Бегу белым снегом, зима, метель. Не просто идет снег, и ты смотришь на легкие снежинки, вьющиеся с неба. Нет, всматриваешься в метель, а снег слепит глаза и еле-еле разбираешь дорогу, которую стремительно заметает. Бежишь вперед, туда, где нет линий лесов, перелесков, стертой графики деревень вдали.
Где просто гладь, где сплошное белое. Туда, к соседнему полю, к этой белой широкой ладони под небом, туда, где небо опирается на эту ладонь. Добежишь до поля и смотришь, смотришь в метельную даль, ища линию горизонта. Ее не видно, она исчезла под порывами снега.
Какое счастье стоять, смотреть в это невещественное пространство, летящее и бесконечное. На единую плоскость неба и земли, на эту белую свободу, на белый квадрат Малевича.
Пространственная свобода появилась в его Супрематических композициях двадцатых годов и перешла во второй Крестьянский цикл. Эти белые на белом кресты, плоскости или целиком белая плоскость — это космос, переход в новую вселенную без границ, со вселенскими возможностям для человека.
Особенно в этих Белых работах, в этой абстракции, ощущается православие России, ее основа, выраженная совсем другим языком. Белые пространства с крестом, святящимся, еле видимым — может это Вознесение самой России. Это, конечно, не желание заменить икону, но размышления о России с точки зрения православия, выражение христианских чувств вселенского масштаба.

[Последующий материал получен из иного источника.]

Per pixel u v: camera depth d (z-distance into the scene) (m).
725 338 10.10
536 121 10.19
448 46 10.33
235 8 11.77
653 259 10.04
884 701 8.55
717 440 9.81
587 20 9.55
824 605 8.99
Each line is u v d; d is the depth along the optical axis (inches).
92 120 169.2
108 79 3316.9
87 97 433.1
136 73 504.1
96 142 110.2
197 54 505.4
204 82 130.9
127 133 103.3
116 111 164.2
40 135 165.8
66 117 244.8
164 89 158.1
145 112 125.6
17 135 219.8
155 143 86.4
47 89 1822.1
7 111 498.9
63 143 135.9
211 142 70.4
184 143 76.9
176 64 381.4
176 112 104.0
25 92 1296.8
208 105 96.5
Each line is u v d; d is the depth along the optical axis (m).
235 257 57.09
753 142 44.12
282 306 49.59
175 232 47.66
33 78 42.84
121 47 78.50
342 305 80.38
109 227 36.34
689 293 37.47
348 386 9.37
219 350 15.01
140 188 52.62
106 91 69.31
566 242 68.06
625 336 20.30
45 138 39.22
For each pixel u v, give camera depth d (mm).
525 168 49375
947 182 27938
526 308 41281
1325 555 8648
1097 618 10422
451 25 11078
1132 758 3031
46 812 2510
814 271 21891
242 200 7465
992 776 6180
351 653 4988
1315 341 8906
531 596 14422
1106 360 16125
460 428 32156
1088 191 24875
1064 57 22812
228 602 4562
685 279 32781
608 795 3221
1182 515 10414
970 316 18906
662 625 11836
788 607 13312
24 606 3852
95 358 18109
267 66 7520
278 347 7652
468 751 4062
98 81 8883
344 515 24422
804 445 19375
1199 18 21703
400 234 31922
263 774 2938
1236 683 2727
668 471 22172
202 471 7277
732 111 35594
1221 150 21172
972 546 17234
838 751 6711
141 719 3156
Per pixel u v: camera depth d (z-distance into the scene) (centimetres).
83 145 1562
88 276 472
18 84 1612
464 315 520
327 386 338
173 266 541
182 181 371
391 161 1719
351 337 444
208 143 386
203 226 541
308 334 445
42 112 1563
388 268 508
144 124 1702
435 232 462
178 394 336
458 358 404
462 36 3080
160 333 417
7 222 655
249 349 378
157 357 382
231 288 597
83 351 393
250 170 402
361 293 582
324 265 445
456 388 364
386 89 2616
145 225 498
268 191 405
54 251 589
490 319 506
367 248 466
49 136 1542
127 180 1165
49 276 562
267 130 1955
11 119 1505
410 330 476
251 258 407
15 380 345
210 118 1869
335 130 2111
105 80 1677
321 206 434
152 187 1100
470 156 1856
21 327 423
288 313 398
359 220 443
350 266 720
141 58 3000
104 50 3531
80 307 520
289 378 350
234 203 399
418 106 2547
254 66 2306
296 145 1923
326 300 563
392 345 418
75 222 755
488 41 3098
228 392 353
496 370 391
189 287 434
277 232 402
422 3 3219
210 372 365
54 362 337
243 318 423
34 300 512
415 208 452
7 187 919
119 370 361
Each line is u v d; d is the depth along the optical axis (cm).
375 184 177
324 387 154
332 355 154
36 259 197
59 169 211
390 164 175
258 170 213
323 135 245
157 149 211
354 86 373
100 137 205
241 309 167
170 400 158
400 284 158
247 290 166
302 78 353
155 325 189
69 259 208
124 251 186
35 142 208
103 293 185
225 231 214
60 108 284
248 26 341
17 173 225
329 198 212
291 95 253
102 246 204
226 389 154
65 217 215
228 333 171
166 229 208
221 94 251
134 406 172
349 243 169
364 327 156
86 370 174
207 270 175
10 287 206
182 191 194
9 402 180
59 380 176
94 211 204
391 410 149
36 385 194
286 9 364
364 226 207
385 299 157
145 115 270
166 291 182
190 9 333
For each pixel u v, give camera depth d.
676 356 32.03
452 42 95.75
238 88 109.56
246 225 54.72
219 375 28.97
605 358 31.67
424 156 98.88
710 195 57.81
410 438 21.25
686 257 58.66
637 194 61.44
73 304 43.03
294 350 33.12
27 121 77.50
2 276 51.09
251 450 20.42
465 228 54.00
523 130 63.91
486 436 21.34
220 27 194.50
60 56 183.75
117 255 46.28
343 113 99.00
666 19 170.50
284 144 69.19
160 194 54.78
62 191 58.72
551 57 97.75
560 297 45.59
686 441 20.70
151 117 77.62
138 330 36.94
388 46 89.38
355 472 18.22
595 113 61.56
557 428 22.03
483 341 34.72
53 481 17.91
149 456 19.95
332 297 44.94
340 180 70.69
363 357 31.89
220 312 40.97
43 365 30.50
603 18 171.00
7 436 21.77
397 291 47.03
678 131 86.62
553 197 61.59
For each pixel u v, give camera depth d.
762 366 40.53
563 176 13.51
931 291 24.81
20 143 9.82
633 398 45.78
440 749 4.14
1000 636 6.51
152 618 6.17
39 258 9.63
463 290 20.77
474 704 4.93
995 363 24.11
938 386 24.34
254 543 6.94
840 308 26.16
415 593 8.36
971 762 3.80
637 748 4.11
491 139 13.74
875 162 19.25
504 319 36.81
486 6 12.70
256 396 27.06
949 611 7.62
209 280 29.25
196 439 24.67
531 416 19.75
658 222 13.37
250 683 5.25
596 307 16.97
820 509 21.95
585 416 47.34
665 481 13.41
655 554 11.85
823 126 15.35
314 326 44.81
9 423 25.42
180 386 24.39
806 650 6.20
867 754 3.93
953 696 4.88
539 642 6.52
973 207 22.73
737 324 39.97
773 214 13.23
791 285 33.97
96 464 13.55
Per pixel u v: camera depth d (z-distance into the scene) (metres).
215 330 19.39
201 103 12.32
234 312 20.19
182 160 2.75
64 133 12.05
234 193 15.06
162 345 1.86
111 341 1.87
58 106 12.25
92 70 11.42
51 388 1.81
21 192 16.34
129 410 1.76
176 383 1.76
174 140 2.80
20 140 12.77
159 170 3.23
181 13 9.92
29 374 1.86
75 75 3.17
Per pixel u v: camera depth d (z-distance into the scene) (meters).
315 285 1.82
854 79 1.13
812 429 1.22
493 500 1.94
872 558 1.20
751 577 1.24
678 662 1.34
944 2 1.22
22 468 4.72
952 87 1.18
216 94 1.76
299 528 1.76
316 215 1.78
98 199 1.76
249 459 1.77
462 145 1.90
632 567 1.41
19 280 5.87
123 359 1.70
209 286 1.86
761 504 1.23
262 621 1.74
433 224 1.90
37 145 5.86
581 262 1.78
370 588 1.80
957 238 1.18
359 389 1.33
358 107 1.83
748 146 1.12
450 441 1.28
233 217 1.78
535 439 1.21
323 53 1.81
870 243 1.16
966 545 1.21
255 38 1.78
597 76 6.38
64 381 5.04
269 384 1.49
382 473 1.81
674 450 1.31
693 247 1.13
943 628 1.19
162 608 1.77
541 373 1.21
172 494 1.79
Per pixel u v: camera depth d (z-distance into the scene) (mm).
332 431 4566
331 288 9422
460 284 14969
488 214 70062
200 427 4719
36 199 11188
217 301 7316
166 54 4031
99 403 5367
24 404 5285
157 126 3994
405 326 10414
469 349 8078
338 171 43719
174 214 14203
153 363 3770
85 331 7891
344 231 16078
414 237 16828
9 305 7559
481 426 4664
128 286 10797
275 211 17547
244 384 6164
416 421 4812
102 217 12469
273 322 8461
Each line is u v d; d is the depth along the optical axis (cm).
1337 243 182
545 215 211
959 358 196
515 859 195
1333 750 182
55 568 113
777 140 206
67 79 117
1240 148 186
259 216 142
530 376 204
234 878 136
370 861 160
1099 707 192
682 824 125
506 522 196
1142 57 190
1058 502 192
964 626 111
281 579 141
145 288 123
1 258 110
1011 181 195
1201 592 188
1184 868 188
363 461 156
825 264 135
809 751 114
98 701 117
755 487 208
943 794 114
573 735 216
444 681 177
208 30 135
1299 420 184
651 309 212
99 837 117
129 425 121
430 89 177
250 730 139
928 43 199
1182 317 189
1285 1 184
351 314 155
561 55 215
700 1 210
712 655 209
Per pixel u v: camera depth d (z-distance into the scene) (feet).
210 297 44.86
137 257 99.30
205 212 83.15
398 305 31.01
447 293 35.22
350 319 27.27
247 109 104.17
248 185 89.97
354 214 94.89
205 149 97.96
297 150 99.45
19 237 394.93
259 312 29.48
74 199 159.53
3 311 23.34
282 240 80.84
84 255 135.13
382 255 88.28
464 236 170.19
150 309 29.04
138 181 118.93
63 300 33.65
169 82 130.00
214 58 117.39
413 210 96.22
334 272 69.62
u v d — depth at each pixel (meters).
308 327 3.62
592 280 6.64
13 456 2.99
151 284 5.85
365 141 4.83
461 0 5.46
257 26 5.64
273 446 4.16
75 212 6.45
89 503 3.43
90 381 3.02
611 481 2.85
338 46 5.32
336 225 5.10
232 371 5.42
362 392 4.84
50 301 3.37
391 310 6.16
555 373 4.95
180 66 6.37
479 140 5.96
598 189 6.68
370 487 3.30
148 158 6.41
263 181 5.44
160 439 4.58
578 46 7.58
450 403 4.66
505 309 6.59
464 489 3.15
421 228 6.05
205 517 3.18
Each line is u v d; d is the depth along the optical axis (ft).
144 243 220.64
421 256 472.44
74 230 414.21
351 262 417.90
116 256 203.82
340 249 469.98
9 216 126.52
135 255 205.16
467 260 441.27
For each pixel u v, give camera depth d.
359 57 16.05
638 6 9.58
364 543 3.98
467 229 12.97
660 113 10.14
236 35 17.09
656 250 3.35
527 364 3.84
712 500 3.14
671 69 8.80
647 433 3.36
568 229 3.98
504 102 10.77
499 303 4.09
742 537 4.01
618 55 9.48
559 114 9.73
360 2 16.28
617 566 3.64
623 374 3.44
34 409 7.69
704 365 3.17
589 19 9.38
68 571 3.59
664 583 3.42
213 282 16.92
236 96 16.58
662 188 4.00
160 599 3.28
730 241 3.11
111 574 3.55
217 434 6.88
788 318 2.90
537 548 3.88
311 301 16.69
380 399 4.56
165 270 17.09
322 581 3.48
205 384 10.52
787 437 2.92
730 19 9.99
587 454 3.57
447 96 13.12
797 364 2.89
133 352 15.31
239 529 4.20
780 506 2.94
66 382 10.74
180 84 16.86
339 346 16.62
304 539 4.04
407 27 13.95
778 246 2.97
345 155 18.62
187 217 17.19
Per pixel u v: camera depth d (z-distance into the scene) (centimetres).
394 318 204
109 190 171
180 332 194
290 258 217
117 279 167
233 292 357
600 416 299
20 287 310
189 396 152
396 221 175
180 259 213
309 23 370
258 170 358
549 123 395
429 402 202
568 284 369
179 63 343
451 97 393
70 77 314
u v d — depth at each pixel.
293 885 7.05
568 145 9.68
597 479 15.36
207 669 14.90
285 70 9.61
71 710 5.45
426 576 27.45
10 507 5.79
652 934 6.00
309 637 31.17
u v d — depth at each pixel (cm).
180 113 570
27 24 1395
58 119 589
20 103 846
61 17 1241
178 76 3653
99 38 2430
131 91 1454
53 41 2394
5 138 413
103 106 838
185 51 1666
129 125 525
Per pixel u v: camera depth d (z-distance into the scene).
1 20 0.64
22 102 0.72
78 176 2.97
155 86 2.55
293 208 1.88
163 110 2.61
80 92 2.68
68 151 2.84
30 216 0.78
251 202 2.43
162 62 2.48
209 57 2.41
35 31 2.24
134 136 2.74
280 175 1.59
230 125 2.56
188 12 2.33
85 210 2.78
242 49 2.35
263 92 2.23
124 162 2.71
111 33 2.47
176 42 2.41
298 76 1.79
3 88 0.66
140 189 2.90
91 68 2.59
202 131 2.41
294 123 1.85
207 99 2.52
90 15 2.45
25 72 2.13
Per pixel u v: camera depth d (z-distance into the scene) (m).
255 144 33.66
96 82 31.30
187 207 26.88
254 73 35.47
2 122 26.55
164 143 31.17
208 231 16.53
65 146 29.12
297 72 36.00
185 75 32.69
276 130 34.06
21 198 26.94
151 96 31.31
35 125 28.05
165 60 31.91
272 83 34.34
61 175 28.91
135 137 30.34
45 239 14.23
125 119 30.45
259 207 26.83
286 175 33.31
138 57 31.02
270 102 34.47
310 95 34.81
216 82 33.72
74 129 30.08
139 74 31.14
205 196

И не надо забывать о православии, о христианской вере в народе, которая никуда не ушла ни в городе, ни, особенно, в деревне 20-х , 30-х годов, о том, что и сам Малевич был крещенным, как и все русские люди того поколения, делавшие революцию.
Замечаешь за собой, что когда пишешь о Малевиче, просто испытываешь потребность писать лаконичнее и скупее в словах, находишься под влиянием его простого, емкого в выразительности, Супрематизма. Несмотря на то, что сам Малевич писал многословно и сложно выражался, его словесная форма совершенно не соответствует содержанию его живописи, а пожалуй, соответствует набатный Маяковский.
И вот в искусство Малевича ворвалось открытое им пространство, космос, динамика полета. Кажется, что появилось другое измерение, что это не просто одноплановый лист бумаги, а Прорыв.
До этого был первый крестьянский цикл двадцатых годов, ода труду, жизни в деревне. Забитость формами, плотная, без роздыха, компоновка плоскости. Большие массы, однако нет еще монументальности, которая придет в дальнейшем. Другой язык, переходный. А еще раньше и совсем другая живопись, в которой прослеживается влияние различных художественных течений и еще большая многословность, композиционная забитость.
Наконец все старое отброшено, пришел Космический Супрематизм полета, движение, ощущение нового — Весна Революции. Как понять революцию? Смотреть Малевича, увидеть его переживание времени. Его творчество — как полет Гагарина, знаковое явление для страны и всего Мира.
Второй Крестьянский цикл. Пространственно реалистичен, идет от абстрактного Супрематизма. Композиции горизонтальных плоскостей, плоскостей динамических, свободное пространственное заполнение. Такую свободу, неповторимость композиций можно увидеть в северных деревнях, в рядах улиц. Диагонали поверхностей крыш высоких домов, низких амбаров, длинных дворов, их ритмические композиции на контрасте с горизонтальными ритмами, плоскостями.
Непередаваемая музыка деревянного зодчества, кажется, нашла свой отклик в цветных ритмах у Малевича, привязанного к деревенской жизни.